Vimos um Marcelo irritado, malcriado, visivelmente agastado por ser
contestado, incomodado por ter de se defender, incapaz de contestar o
óbvio e reduzido ao uso de argumentos ad hominem que me pareceram
resumir-se à acusação de que Nóvoa não teve, nos últimos anos,
um programa de televisão a partir do qual difundir as suas ideias.

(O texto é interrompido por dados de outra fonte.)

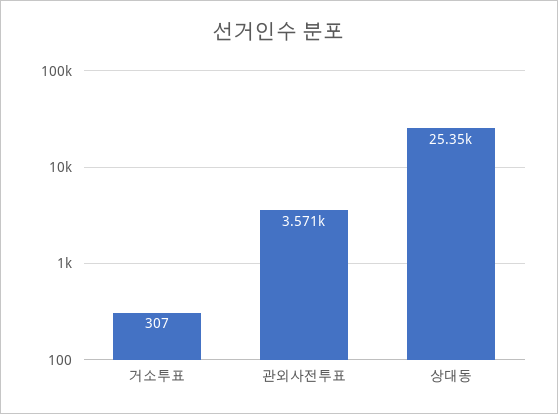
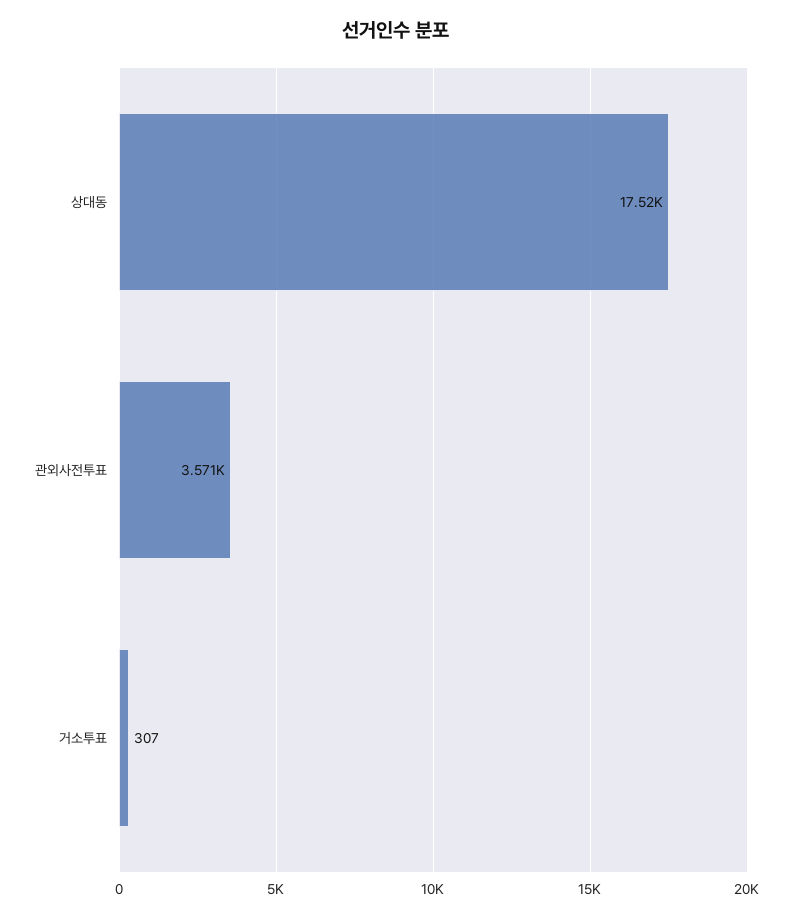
  {
    "거소투표": 307,
    "관외사전투표": 3571,
-   "상대동": 25350
+   "상대동": 17520
  }

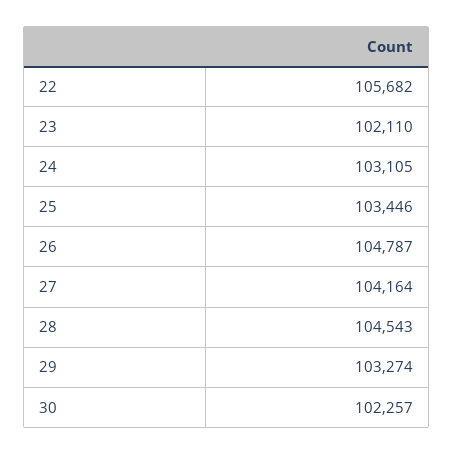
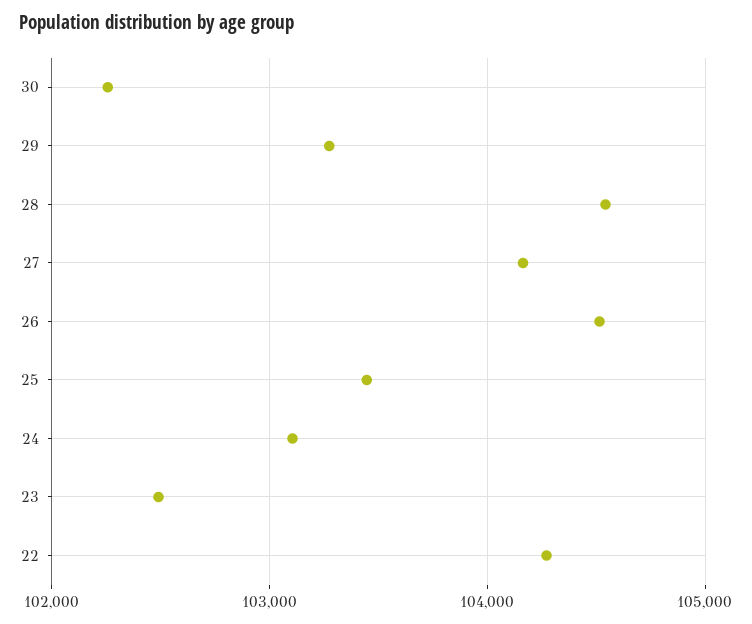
  {
-   "22": 105682,
+   "22": 104300,
-   "23": 102110,
+   "23": 102500,
    "24": 103105,
    "25": 103446,
-   "26": 104787,
+   "26": 104500,
    "27": 104164,
    "28": 104543,
    "29": 103274,
    "30": 102257
  }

Será que a TVI subiu de tal forma à cabeça de Marcelo que este
pensa que o facto de ter ocupado esse palco, só por si, o faz
merecer a Presidência da República?
O tom de Marcelo
melhorou um pouco perante Maria de Belém, mas não o suficiente,
chegando ao ponto de se referir repetidamente à adversária à sua
frente como “ela”, enquanto apelava ao apoio do moderador, como
um colegial no recreio. Ninguém esperaria tanto Boliqueime em
Marcelo Rebelo de Sousa, mas ele lá apareceu, sem ser preciso
arranhar muito a superfície. Apesar do tal oceano de separação e
de nunca me ter passado pela cabeça votar no candidato presidencial
do PSD e do PP, fiquei desiludido com Marcelo. Teria gostado de poder
continuar a simpatizar com ele. Mas fiquei com a convicção de que,
se for eleito, Marcelo Rebelo de Sousa nos irá desiludir a todos.